Gemeinsam kehren wir nach unten zurück. Ich hatte meine Mutter unter ihnen erwartet, stattdessen nehmen mich meine Geschwister in Empfang.
„Sie ist in deinem Büro", unterrichtet mich Dario, als hätte er den Gedanken mitverfolgt. Flüchtig schaue ich zu ihm auf. Eine kleine Geste, die ihm zeigen soll, dass ich verstanden habe, was er mir damit sagen wollte.
Nasenwurzel massierend, trete ich in mein Büro. Obwohl meine Mutter mir ihren Rücken zugewandt hat, bemerkt sie mein Eintreten sofort. Mit verschränkten Armen dreht sie sich zu mir. Ihre Mimik verrät, dass sie auf der Suche nach einem Hinweis ist, der etwas über meine mentale Verfassung verrät. Sie kommt näher, bis sie schließlich vor mir innehält. Ich wünschte, sie würde nichts sagen. Nichts, was meine Mauer einreißen könnte, die ich über die Jahre mühsam errichtet habe.
„Du weißt, dass für deinen Vater die Familie an erster Stelle kommt", sind die ersten Worte, die sie an mich richtet.
„Sie zählt nicht zur Familie, nicht für ihn", setze ich sie in Kenntnis.
„Dein Vater ist kein Unmensch! Du musst es ihm sagen, welche Bedeutung sie für dich hat", belehrt sie mich und belügt sich selbst. Was mich echt rasend macht.
„Ich habe gesehen, zu was es bei Dario geführt hat."
„Du kennst nicht die wahre Geschichte!", versucht sie mich mundtot zu machen.
„Isabella ist tot! Reicht das Endergebnis nicht?", werfe ich meiner Mutter vor.

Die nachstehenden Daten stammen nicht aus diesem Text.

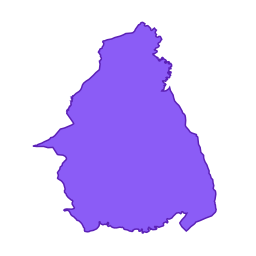 outline of Phu Kradueng, Loei, Thailand, rotated 274°
{"feature_id": "78962969B77049388444937", "entity_name": "Phu Kradueng", "entity_type": "district", "adm_level": 2, "iso_a3": "THA", "parent_name": "Thailand", "parent_adm1": "Loei", "projection": "natural_earth1", "projection_center": [101.891, 16.902], "detail": "fine", "context": "isolated", "style": "filled", "palette": "violet", "viewbox_px": 256, "rotation_deg": 274, "n_neighbors": 0, "source": "geoboundaries", "source_scale": "gbopen_adm2", "svg_char_len": 5781}
<svg xmlns="http://www.w3.org/2000/svg" viewBox="0 0 256 256"><g transform="rotate(274 128 128)"><path d="M212.4,153.4L213.4,152.3L214.5,152.1L215.3,152.8L215.5,153.6L216.8,154.4L217.6,154.5L218.5,155.4L218.8,155.5L221.5,153.9L221.6,152.5L220.7,151.6L220.6,151.1L221.2,149.5L221.9,149.3L223.2,149.9L224.3,148.8L225.3,148.5L226.1,148.7L227.6,149.5L228.4,148.3L229.5,147.4L228.2,145.9L227.9,145.9L227.0,144.8L227.1,144.4L227.4,143.9L228.1,143.7L228.5,143.8L228.9,143.6L231.3,140.9L231.5,140.1L230.9,138.3L231.3,137.3L231.7,137.2L233.2,137.6L233.6,137.0L233.7,136.3L234.2,135.8L234.4,135.1L234.0,133.7L232.5,132.8L232.0,132.3L231.7,131.4L227.1,128.6L225.0,127.8L223.4,126.2L222.9,124.5L222.1,119.2L220.7,117.0L219.2,114.0L217.3,108.5L215.7,105.5L214.6,101.2L213.3,98.5L213.1,97.2L212.2,96.8L211.8,97.0L211.0,97.9L208.8,97.8L207.1,96.7L205.7,96.5L205.2,95.2L204.7,94.5L203.3,94.1L202.9,94.2L202.7,93.6L201.7,93.2L201.3,93.3L200.5,94.3L199.9,94.6L198.8,95.6L197.4,95.5L196.3,96.4L195.2,96.6L194.6,96.5L193.9,95.8L193.5,95.8L192.7,94.8L192.1,95.2L191.3,95.1L190.0,95.7L184.2,95.4L180.9,92.0L178.3,89.9L174.0,85.9L171.7,82.8L169.6,80.6L167.7,79.6L164.4,78.8L162.5,77.9L161.0,76.6L158.9,73.8L156.4,71.5L156.3,70.7L155.8,70.5L155.4,70.7L155.1,69.9L155.0,70.2L154.7,69.8L154.6,70.1L153.9,70.4L153.9,69.9L153.5,70.2L153.4,69.9L153.6,69.6L153.3,69.5L152.6,70.4L152.2,70.2L151.4,70.4L150.9,70.3L151.1,70.0L150.9,69.3L150.7,69.6L150.3,69.3L148.3,69.4L148.0,69.3L147.7,69.6L147.2,69.7L145.8,68.9L145.7,68.2L145.3,68.1L145.2,68.3L144.9,68.0L144.6,68.1L144.3,67.7L143.0,67.4L141.9,67.4L142.4,66.6L141.5,65.9L140.7,65.7L140.6,66.1L138.3,65.9L129.3,73.2L128.5,73.5L127.1,71.7L123.6,64.7L122.2,60.6L115.2,55.5L113.5,53.5L113.0,51.6L111.8,50.9L110.6,49.5L108.4,45.4L106.9,43.1L105.3,39.4L104.4,38.4L104.2,36.8L103.3,34.4L103.2,38.3L103.7,45.3L102.8,49.5L103.4,54.4L96.7,59.4L96.5,60.2L96.4,65.0L95.4,67.3L94.1,68.5L92.7,68.8L91.3,67.9L90.2,66.7L89.3,66.3L88.3,65.2L85.9,64.8L84.3,63.1L82.0,62.8L78.7,60.8L78.0,60.9L76.3,61.8L74.3,61.6L73.1,61.2L72.4,61.8L70.6,65.2L69.7,66.2L67.7,67.8L62.9,69.5L62.1,69.5L61.3,69.0L59.5,69.2L57.8,70.9L56.5,71.4L54.5,73.2L52.1,76.6L52.0,77.4L51.7,77.8L50.9,78.0L49.5,77.5L48.2,77.6L44.6,80.1L43.9,79.8L43.1,77.8L42.9,72.1L42.3,70.4L41.6,69.8L40.9,70.6L41.7,73.1L41.6,73.7L41.2,74.7L40.1,75.7L37.8,77.0L36.8,77.9L35.4,80.5L34.7,81.1L34.0,82.2L32.7,83.2L32.3,83.9L32.1,85.3L30.6,87.3L29.0,88.8L27.1,90.0L26.1,90.4L24.8,91.6L22.8,91.7L21.9,92.2L21.6,94.6L21.9,96.3L22.7,97.6L23.4,100.4L25.2,103.7L26.8,105.0L28.5,106.0L31.0,106.1L32.0,105.8L32.3,105.9L32.5,106.3L32.3,106.6L31.4,106.8L30.5,107.5L29.7,109.7L30.4,111.6L30.2,112.8L31.4,114.0L32.3,114.3L32.3,114.9L31.9,115.2L30.9,115.2L30.5,114.9L30.3,114.3L29.9,114.1L28.9,114.6L28.5,115.6L29.4,117.0L27.9,119.1L27.4,121.3L27.6,123.6L28.5,126.8L28.3,128.4L28.6,129.4L27.9,130.6L27.2,130.7L26.6,131.6L26.3,134.6L25.3,136.8L25.4,137.8L25.1,138.3L25.1,139.5L25.3,139.9L26.2,139.8L26.4,140.5L27.3,141.3L27.6,142.4L27.8,143.7L27.7,145.6L27.2,146.0L26.1,146.0L25.8,146.6L25.8,147.0L26.3,148.1L27.9,148.5L28.1,148.8L28.0,149.2L27.6,149.4L26.6,149.1L25.8,149.5L24.6,149.5L24.3,149.7L24.4,150.4L25.1,150.6L25.6,151.2L25.2,153.7L25.6,154.7L26.7,156.2L27.7,156.0L28.5,155.0L29.9,155.4L30.4,155.8L29.6,156.5L29.5,157.3L29.2,157.8L28.6,157.4L28.3,157.5L28.8,158.4L28.3,159.9L28.8,163.0L29.4,163.6L30.1,163.7L30.4,162.3L31.2,161.4L31.6,161.6L31.7,164.6L31.1,165.7L32.9,170.0L33.3,170.3L35.3,169.9L35.7,170.2L37.0,172.3L36.9,172.7L36.3,173.2L36.1,173.7L36.9,174.3L37.4,174.2L39.3,173.1L40.2,173.4L40.3,173.8L40.0,174.7L40.1,175.9L41.3,178.0L43.4,179.5L46.5,182.3L47.1,184.7L46.2,186.6L47.0,187.2L47.9,187.3L48.3,187.8L48.2,188.5L47.3,189.2L47.0,189.9L46.8,191.9L47.0,192.6L43.6,191.0L40.3,188.3L38.7,187.3L37.0,186.3L36.5,186.4L33.3,188.6L29.3,193.3L30.8,194.9L34.0,197.6L36.4,200.4L37.6,201.5L38.8,202.2L40.7,206.4L43.6,211.9L46.2,217.6L50.0,220.9L51.0,221.4L53.1,221.6L53.9,221.1L57.5,220.5L58.3,220.0L59.7,219.9L60.9,219.3L62.9,219.8L67.9,220.2L69.5,220.0L71.2,219.6L72.5,218.0L73.6,217.2L76.5,217.6L79.1,216.7L82.4,216.1L84.0,214.4L87.0,213.3L88.3,212.0L90.9,211.9L93.5,210.6L96.6,209.3L99.6,207.2L101.7,206.2L103.4,205.6L106.1,205.3L108.8,202.4L113.7,201.3L116.6,199.5L123.8,198.2L124.4,197.6L124.9,196.6L125.9,196.8L126.3,196.5L127.6,191.7L128.5,190.1L130.5,188.5L133.6,185.4L134.9,185.0L139.7,185.0L142.8,184.5L144.6,184.0L145.9,182.9L147.0,181.4L148.6,180.8L153.1,177.9L154.2,177.0L156.2,174.6L158.3,172.6L161.4,171.4L164.0,170.7L168.3,167.7L171.4,166.7L170.0,166.0L167.8,163.4L167.4,161.6L167.3,159.1L168.1,159.5L168.9,161.0L171.2,161.3L171.9,161.7L173.0,161.1L173.2,161.4L173.2,162.3L174.1,162.7L174.9,161.9L175.8,160.2L176.3,160.1L176.9,159.4L177.3,159.3L177.6,160.8L177.2,162.1L177.3,162.4L177.9,162.7L179.1,162.5L179.2,162.8L178.9,163.7L179.1,164.0L179.8,163.7L181.0,162.6L181.4,163.3L180.9,164.9L180.9,165.4L181.3,165.9L182.9,166.1L183.5,166.8L184.1,166.6L184.7,164.8L185.8,163.8L186.3,163.8L186.5,164.5L185.7,166.5L186.0,167.1L186.8,167.0L187.3,165.2L187.9,164.6L189.5,165.0L190.7,164.7L190.8,165.0L190.0,166.2L190.2,166.7L192.2,166.2L192.7,167.2L194.1,167.1L195.3,166.2L194.8,165.0L195.0,163.8L195.7,163.7L195.9,164.6L196.3,164.8L197.0,164.1L196.6,162.1L195.3,161.2L195.5,160.5L196.1,160.0L196.5,160.0L196.7,160.3L196.8,161.5L197.5,161.6L198.5,160.8L199.4,158.9L200.4,158.1L200.8,157.5L200.6,157.0L199.9,156.7L199.3,157.4L198.9,157.5L198.4,156.5L198.9,155.0L198.6,154.8L197.4,155.3L197.1,155.0L197.2,154.3L198.3,153.4L200.1,153.0L200.4,152.6L200.1,152.3L200.0,151.9L200.7,151.5L202.9,147.9L203.5,147.7L203.9,147.9L203.9,149.1L206.0,151.7L206.6,151.7L207.0,151.5L207.6,150.0L207.6,149.1L207.8,148.9L208.7,149.7L209.7,150.2L210.3,151.8L211.3,153.0L212.4,153.4Z" fill="#8b5cf6" stroke="#5b21b6" stroke-width="1.5"/></g></svg>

„Rede mit deinem Vater!" Ich entziehe mich dem Einfluss, den sie versucht, über mich auszuüben und lasse sie zurück.
Die Lichter, die dem Anwesen näher kommen, verraten Papás Ankunft. Fast gleichzeitig erreichen wir die Eingangstür. Die Stimmung im Haus ändert sich schlagartig, mit dem Betreten meines Vaters. „Ci cumminaste?" Sind die ersten Worte, die er an mich richtet. Kein „guten Abend", geschweige denn ein, „wie geht es dir".
„Buona sera."
„Buona sera? Denkst du, ich bin hierhergekommen, um dir einen guten Abend zu wünschen?", bellt mein Vater zynisch.
„Pa, die Lage ist ernst." Er reibt sich die Schläfen, um mir wahrscheinlich zu demonstrieren, wie viel Nerven ich ihn koste.
„Beweg deinen Arsch in mein Büro. Jetzt!" Innerlich fluchend, folge ich ihm. Dario blieb die Ankunft nicht verborgen. Selbstbewusst nähert er sich unserem Vater und begrüßt ihn mit einem Kuss auf den Ring, der mit den Initialen unseres Vaters aufwändig verziert ist. Schnell zieht Papa ihn in eine herzliche Umarmung.
„Ich möchte dich bei dem Gespräch dabeihaben." Ich sollte mir dringend überlegen, wie ich meinen Vater davon überzeuge, Emilia schnellstmöglich aus den Fängen von Gentile zu befreien.